Nairobi lawyer Evans Monari was quoted on Monday as saying that City Hall should tread carefully on the matter, warning that failure to obtain the necessary court orders would leave it in a “swamp of legal suits”.
“City Hall has been spreading alarmist warnings… purporting it has powers to repossess and sell people’s property. Any attempt to do so without court orders would be futile,” he said, noting that if such action is challenged in a court of law, “courts will lean towards safeguarding individual’s rights right to property as spelt out in Article 40 of the Constitution”.
However, section 19 of the Rating Act Cap 267 allows a local authority to register a charge against the title of a parcel of land in case of default on rate.
City Hall’s spokesperson Wilfred Marube says: “Sections 17 and 18 of the Constitution empower a rating authority to recover unpaid rates”.
Pauline Muraya, a real estate consultant in Nairobi, says that City Hall can only sell a defaulter’s property after obtaining a court order, but this will be a tall order for the City Fathers in their latest assault on rate defaulters.
“Given the numbers involved and the backlog of cases in our courts, it might take years for City Hall to obtain such orders,” she says.
In a chapter on property tax she has contributed in The ABC of Real Estate Investment in Kenya, a new book authored by Kariuki Waweru, Ms Muraya warns: “Investors in real estate might find themselves in trouble if City Hall decides to deal with rate defaulters. People seem to be buying houses and plots disregarding land rates that should be paid annually to local authorities.”

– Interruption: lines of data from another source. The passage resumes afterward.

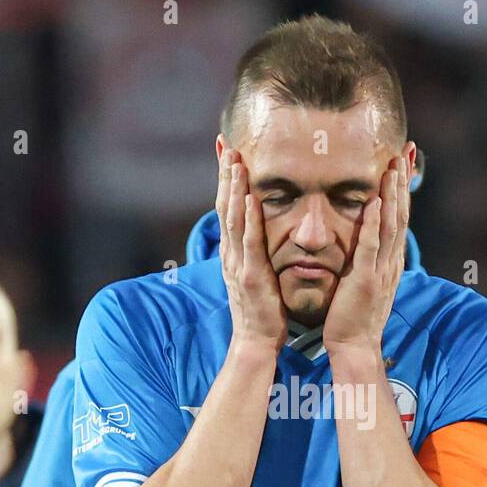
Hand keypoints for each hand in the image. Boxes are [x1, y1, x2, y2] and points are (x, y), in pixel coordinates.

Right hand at [216, 147, 287, 351]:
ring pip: (233, 219)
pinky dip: (249, 218)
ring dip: (234, 189)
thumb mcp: (257, 274)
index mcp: (233, 252)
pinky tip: (252, 198)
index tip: (226, 152)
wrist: (255, 342)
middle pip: (225, 205)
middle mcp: (230, 253)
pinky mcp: (251, 276)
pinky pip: (250, 242)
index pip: (227, 208)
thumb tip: (260, 231)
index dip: (226, 180)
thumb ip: (256, 252)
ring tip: (236, 161)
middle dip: (224, 174)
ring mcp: (238, 264)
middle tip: (225, 144)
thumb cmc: (262, 310)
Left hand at [322, 155, 409, 354]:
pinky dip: (373, 223)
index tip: (402, 163)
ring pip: (390, 225)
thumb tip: (367, 239)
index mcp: (390, 261)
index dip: (402, 189)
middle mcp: (390, 262)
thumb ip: (368, 259)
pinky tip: (374, 201)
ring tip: (393, 166)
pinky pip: (370, 246)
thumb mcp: (366, 282)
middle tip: (404, 152)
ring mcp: (380, 271)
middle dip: (402, 182)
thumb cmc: (354, 317)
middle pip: (400, 214)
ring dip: (392, 194)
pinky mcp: (365, 280)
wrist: (354, 346)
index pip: (399, 218)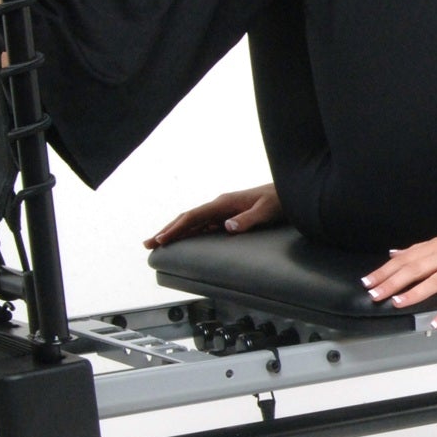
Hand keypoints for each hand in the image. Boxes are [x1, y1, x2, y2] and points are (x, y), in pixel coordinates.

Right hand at [145, 183, 283, 248]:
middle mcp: (220, 205)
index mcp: (224, 203)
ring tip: (158, 243)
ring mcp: (223, 210)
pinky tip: (183, 241)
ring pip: (193, 222)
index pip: (194, 216)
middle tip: (147, 244)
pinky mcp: (228, 215)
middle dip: (167, 230)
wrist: (289, 192)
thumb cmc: (279, 200)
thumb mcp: (266, 210)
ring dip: (175, 232)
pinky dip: (190, 233)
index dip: (176, 229)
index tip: (161, 240)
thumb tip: (227, 226)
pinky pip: (204, 225)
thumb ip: (248, 219)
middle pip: (188, 218)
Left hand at [360, 207, 436, 329]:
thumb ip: (423, 248)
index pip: (406, 258)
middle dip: (391, 282)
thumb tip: (395, 252)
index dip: (386, 270)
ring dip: (414, 293)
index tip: (368, 281)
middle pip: (415, 268)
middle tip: (373, 294)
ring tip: (396, 303)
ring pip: (434, 280)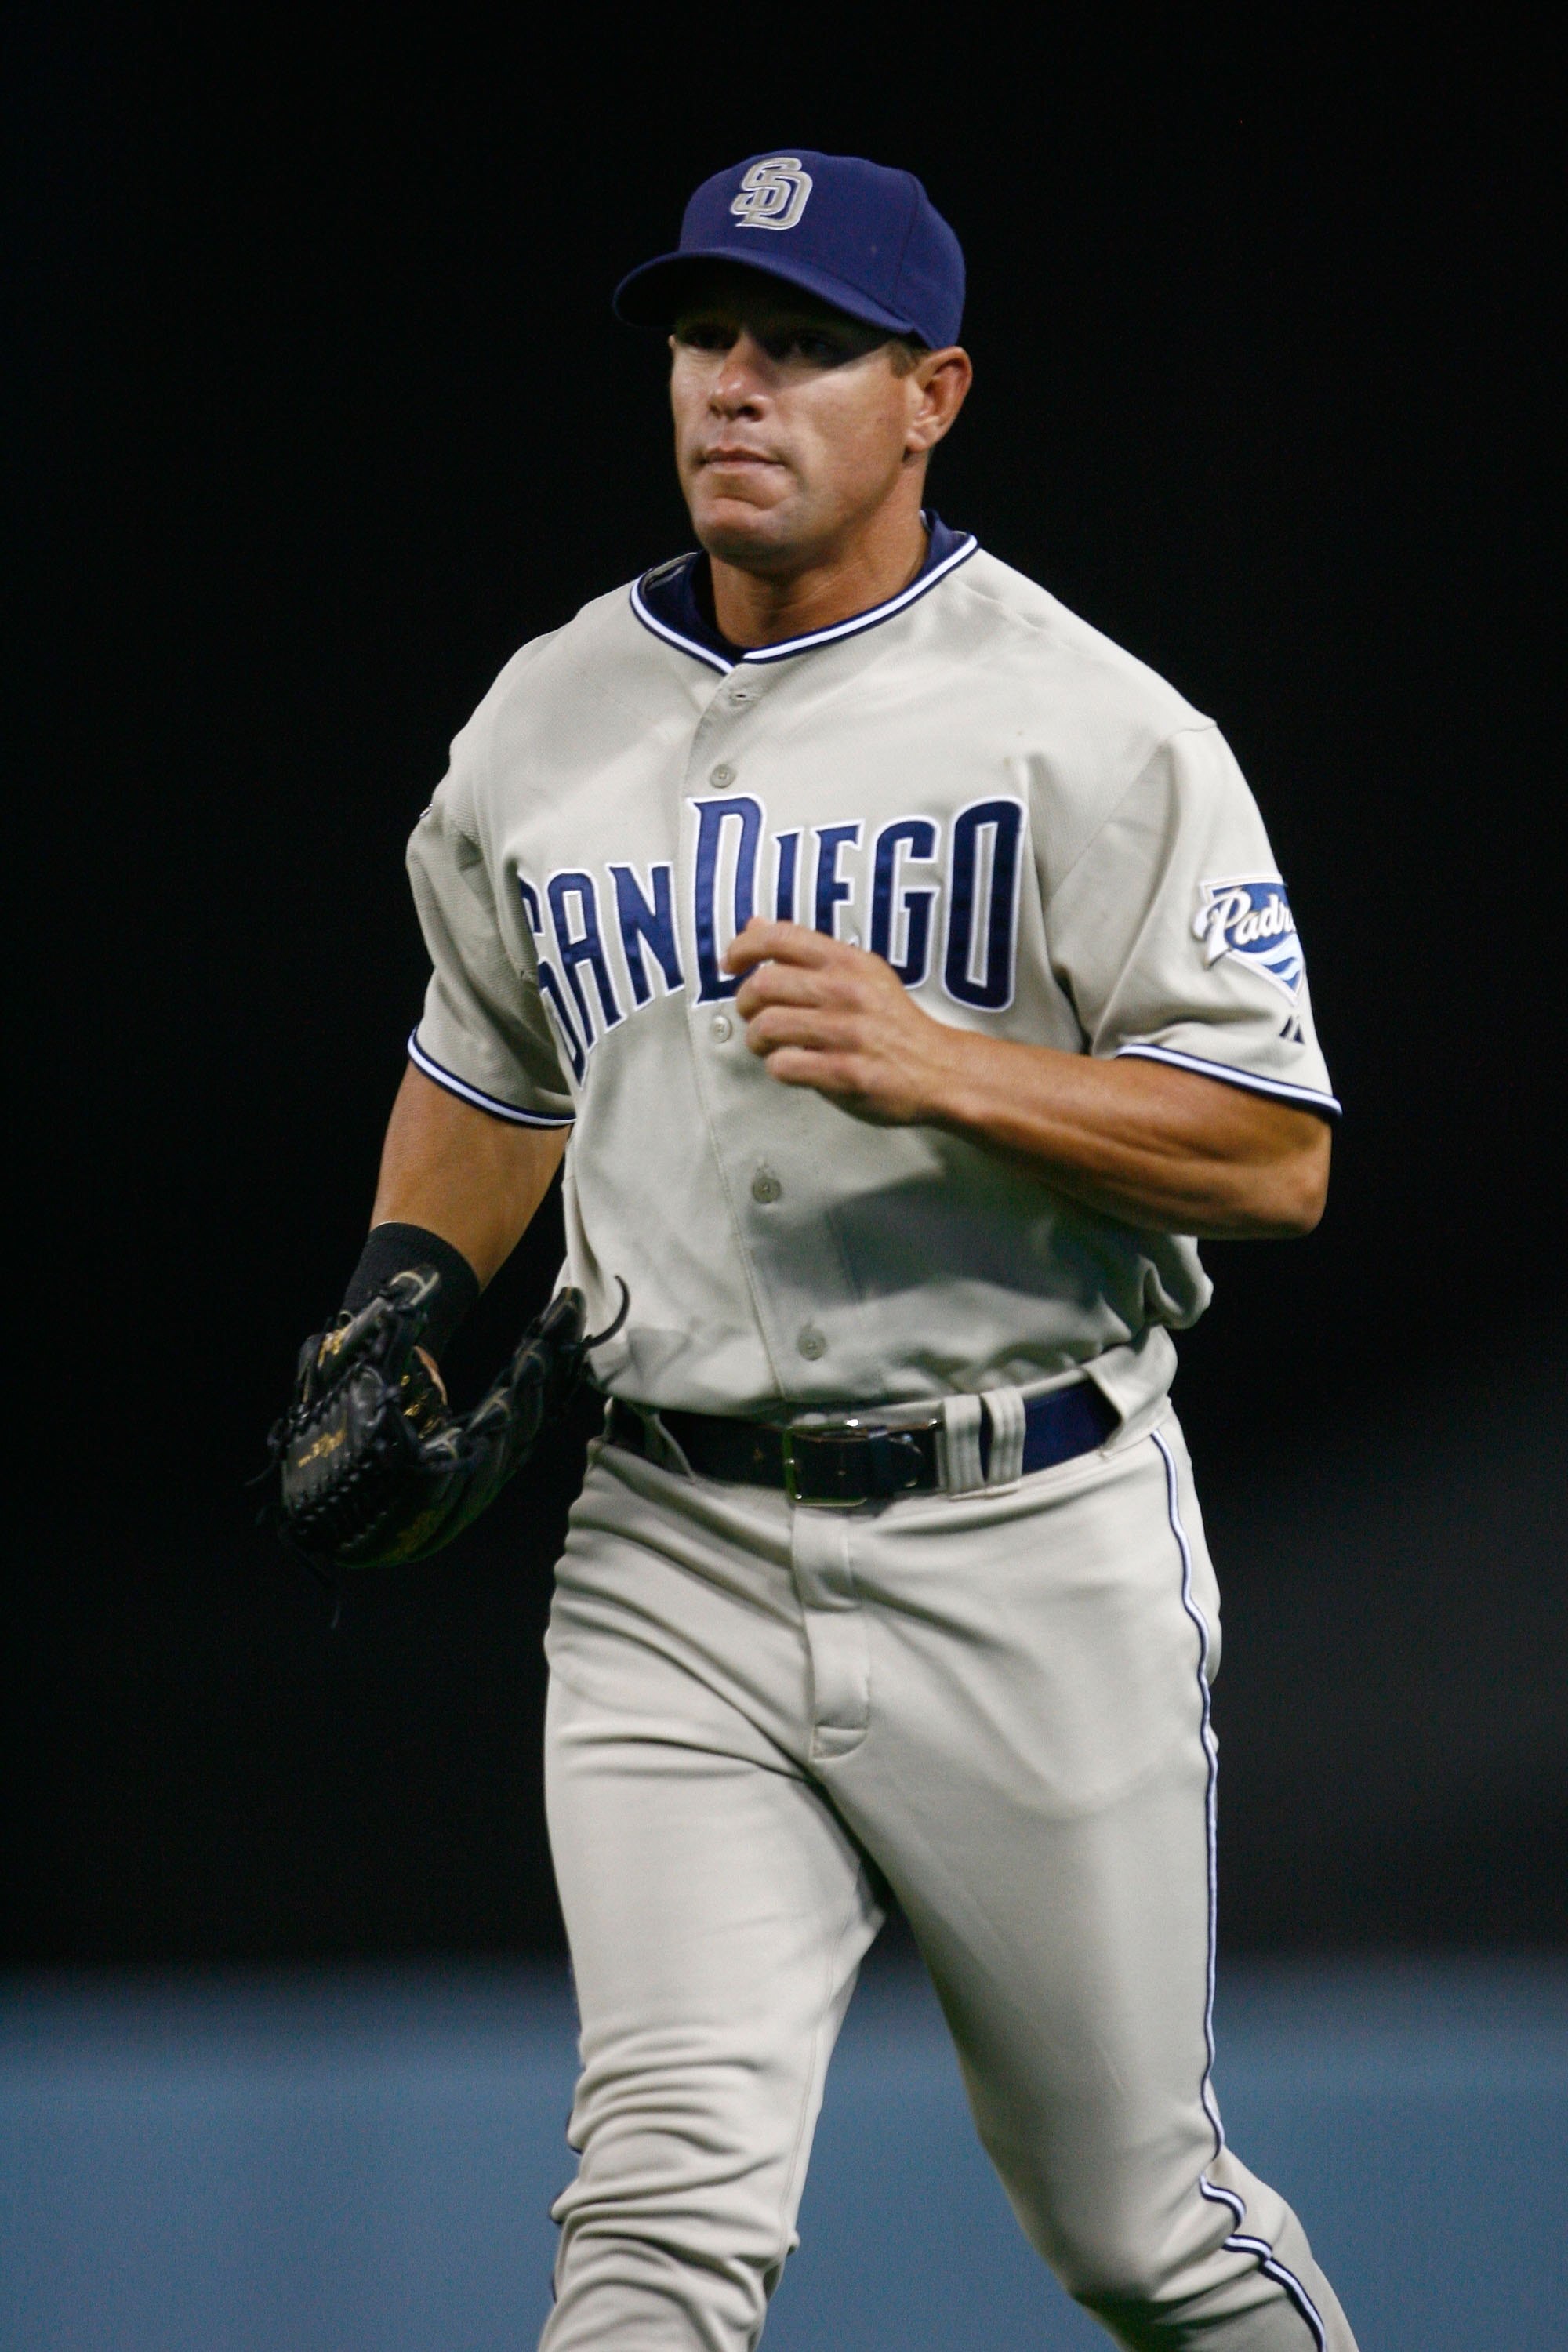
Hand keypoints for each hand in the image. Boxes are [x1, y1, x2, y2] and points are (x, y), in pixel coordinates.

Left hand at [724, 919, 966, 1125]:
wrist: (940, 1070)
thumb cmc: (894, 1024)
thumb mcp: (860, 973)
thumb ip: (808, 952)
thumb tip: (756, 926)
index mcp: (849, 962)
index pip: (781, 937)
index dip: (743, 948)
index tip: (730, 963)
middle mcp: (847, 992)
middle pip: (763, 985)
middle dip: (744, 1003)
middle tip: (751, 1014)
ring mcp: (846, 1034)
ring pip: (767, 1027)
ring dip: (756, 1040)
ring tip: (768, 1044)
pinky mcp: (845, 1073)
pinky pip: (784, 1066)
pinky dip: (777, 1067)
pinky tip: (792, 1065)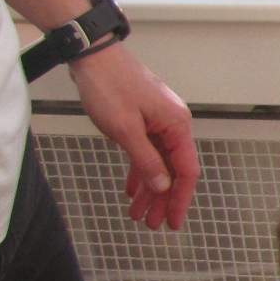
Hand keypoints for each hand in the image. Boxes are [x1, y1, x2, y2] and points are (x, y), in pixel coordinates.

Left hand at [70, 45, 197, 229]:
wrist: (93, 56)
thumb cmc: (110, 86)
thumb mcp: (126, 129)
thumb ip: (146, 160)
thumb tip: (163, 186)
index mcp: (177, 125)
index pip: (186, 170)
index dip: (180, 199)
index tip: (173, 221)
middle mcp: (173, 124)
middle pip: (173, 170)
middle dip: (163, 199)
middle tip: (152, 224)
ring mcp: (158, 122)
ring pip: (158, 163)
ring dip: (149, 188)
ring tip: (137, 213)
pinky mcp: (143, 119)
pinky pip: (146, 151)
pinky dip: (139, 170)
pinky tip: (132, 189)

She says that at times, real estate investors assume, ignore or forget their obligation to pay land rates, which pile into huge amounts. Among these people, she notes, are those who inherit a debt-ridden property on purchase.
“Legally, it is important to obtain a clearance certificate from City Hall to confirm that dues pertaining to the property are settled. Failure to obtain the certificate means the buyer inherits the accrued debt from the previous owner,” she advises, noting that a property lawyer can help one avoid such pitfalls in property transactions.
Meanwhile, everyone will be watching City Hall’s next move after the expiry on Tuesday of the grace period to rate defaulters.